● Instruction
Starting at the line that holds "Su Bolan (苏博览)" and stopping at the line that holds "Personal blog on", restate the records below word for word, with both of those lines included.

[Start of section]

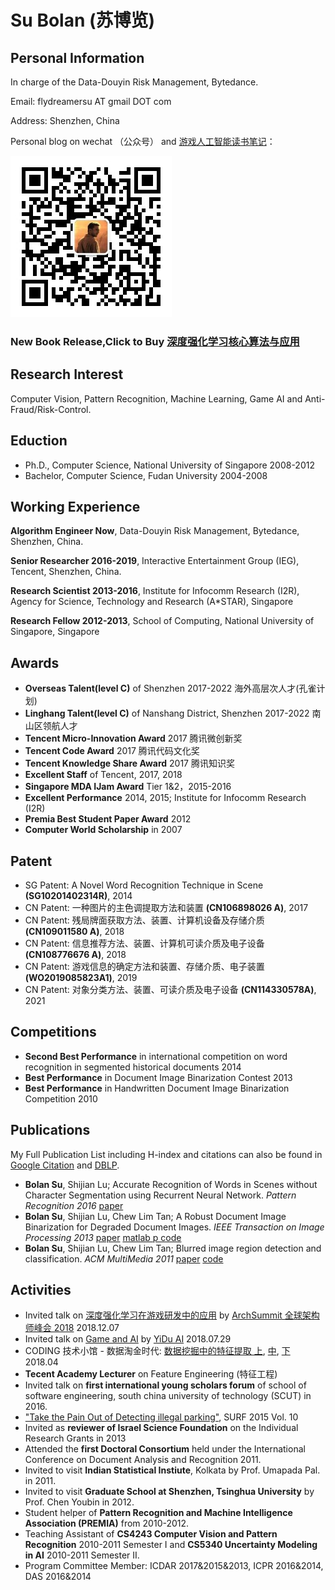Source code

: # Su Bolan (苏博览)

## Personal Information

In charge of the Data-Douyin Risk Management, Bytedance.

Email: flydreamersu AT gmail DOT com

Address: Shenzhen, China

Personal blog on wechat （公众号） and [游戏人工智能读书笔记](https://zhuanlan.zhihu.com/TGAIRC)：

![SZ_Patient](https://raw.githubusercontent.com/fled/fled.github.io/master/qrcode_szpatient.jpg "深圳病人")

### New Book Release,Click to Buy [深度强化学习核心算法与应用](https://item.jd.com/30746048.html?newe=1)

## Research Interest
Computer Vision, Pattern Recognition, Machine Learning, Game AI and Anti-Fraud/Risk-Control.

## Eduction
- Ph.D., Computer Science, National University of Singapore 2008-2012
- Bachelor, Computer Science, Fudan University 2004-2008

## Working Experience

**Algorithm Engineer Now**, Data-Douyin Risk Management, Bytedance, Shenzhen, China. 

**Senior Researcher 2016-2019**, Interactive Entertainment Group (IEG), Tencent, Shenzhen, China. 

**Research Scientist 2013-2016**, Institute for Infocomm Research (I2R), Agency for Science, Technology and Research (A*STAR), Singapore

**Research Fellow 2012-2013**, School of Computing, National University of Singapore, Singapore

## Awards

- **Overseas Talent(level C)** of Shenzhen 2017-2022 海外高层次人才(孔雀计划)
- **Linghang Talent(level C)** of Nanshang District, Shenzhen 2017-2022 南山区领航人才
- **Tencent Micro-Innovation Award** 2017 腾讯微创新奖
- **Tencent Code Award** 2017 腾讯代码文化奖
- **Tencent Knowledge Share Award** 2017 腾讯知识奖
- **Excellent Staff** of Tencent, 2017, 2018
- **Singapore MDA IJam Award** Tier 1&2，2015-2016
- **Excellent Performance** 2014, 2015; Institute for Infocomm Research (I2R)
- **Premia Best Student Paper Award** 2012
- **Computer World Scholarship** in 2007

## Patent
- SG Patent: A Novel Word Recognition Technique in Scene **(SG10201402314R)**, 2014
- CN Patent: 一种图片的主色调提取方法和装置 **(CN106898026 A)**, 2017
- CN Patent: 残局牌面获取方法、装置、计算机设备及存储介质 **(CN109011580 A)**, 2018
- CN Patent: 信息推荐方法、装置、计算机可读介质及电子设备 **(CN108776676 A)**, 2018
- CN Patent: 游戏信息的确定方法和装置、存储介质、电子装置 **(WO2019085823A1)**, 2019
- CN Patent: 对象分类方法、装置、可读介质及电子设备 **(CN114330578A)**, 2021


## Competitions
- **Second Best Performance** in international competition on word recognition in segmented historical documents 2014
- **Best Performance** in Document Image Binarization Contest 2013
- **Best Performance** in Handwritten Document Image Binarization Competition 2010

## Publications
My Full Publication List including H-index and citations can also be found in [Google Citation](http://scholar.google.com.sg/citations?hl=en&user=ymlKC0EAAAAJ) and [DBLP](http://dblp.uni-trier.de/pers/hd/s/Su:Bolan).

- **Bolan Su**, Shijian Lu; Accurate Recognition of Words in Scenes without Character Segmentation using Recurrent Neural Network. _Pattern Recognition 2016_ [paper](paper/text_recog.pdf) 
- **Bolan Su**, Shijian Lu, Chew Lim Tan; A Robust Document Image Binarization for Degraded Document Images. _IEEE Transaction on Image Processing 2013_ [paper](paper/binarization.pdf) [matlab p code](https://github.com/fled/fled.github.io/tree/master/Code)
- **Bolan Su**, Shijian Lu, Chew Lim Tan; Blurred image region detection and classification. _ACM MultiMedia 2011_ [paper](paper/blur.pdf) [code](https://github.com/fled/blur_detection)

## Activities
- Invited talk on [深度强化学习在游戏研发中的应用](https://bj2018.archsummit.com/presentation/1309) by [ArchSummit 全球架构师峰会 2018](https://bj2018.archsummit.com/) 2018.12.07
- Invited talk on [Game and AI](https://www.meetup.com/Yidu-AI-Meetup/events/253028873/) by [YiDu AI](https://yiduai.sg/) 2018.07.29
- CODING 技术小馆 - 数据淘金时代: [数据挖掘中的特征提取 上](http://www.10tiao.com/html/717/201805/2649755956/1.html), [中](http://www.10tiao.com/html/717/201805/2649755970/1.html), [下](http://www.10tiao.com/html/717/201805/2649755973/1.html) 2018.04 
- **Tecent Academy Lecturer** on Feature Engineering (特征工程) 
- Invited talk on **first international young scholars forum** of school of software engineering, south china university of technology (SCUT) in 2016.
- ["Take the Pain Out of Detecting illegal parking"](https://www.ncs.com.sg/documents/20184/73753/SURF+Vol+10/7122cc9c-1f6b-4551-9df8-eeb59211bce5), SURF 2015 Vol. 10
- Invited as **reviewer of Israel Science Foundation** on the Individual Research Grants in 2013
- Attended the **first Doctoral Consortium** held under the International Conference on Document Analysis and Recognition 2011.
- Invited to visit **Indian Statistical Instiute**, Kolkata by Prof. Umapada Pal. in 2011.
- Invited to visit **Graduate School at Shenzhen, Tsinghua University** by Prof. Chen Youbin in 2012.
- Student helper of **Pattern Recognition and Machine Intelligence Association (PREMIA)** from 2010-2012.
- Teaching Assistant of **CS4243 Computer Vision and Pattern Recognition** 2010-2011 Semester I and **CS5340 Uncertainty Modeling in AI** 2010-2011 Semester II.
- Program Committee Member: ICDAR 2017&2015&2013, ICPR 2016&2014, DAS 2016&2014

[End of section]

● Answer box
: # Su Bolan (苏博览)

## Personal Information

In charge of the Data-Douyin Risk Management, Bytedance.

Email: flydreamersu AT gmail DOT com

Address: Shenzhen, China

Personal blog on wechat （公众号） and [游戏人工智能读书笔记](https://zhuanlan.zhihu.com/TGAIRC)：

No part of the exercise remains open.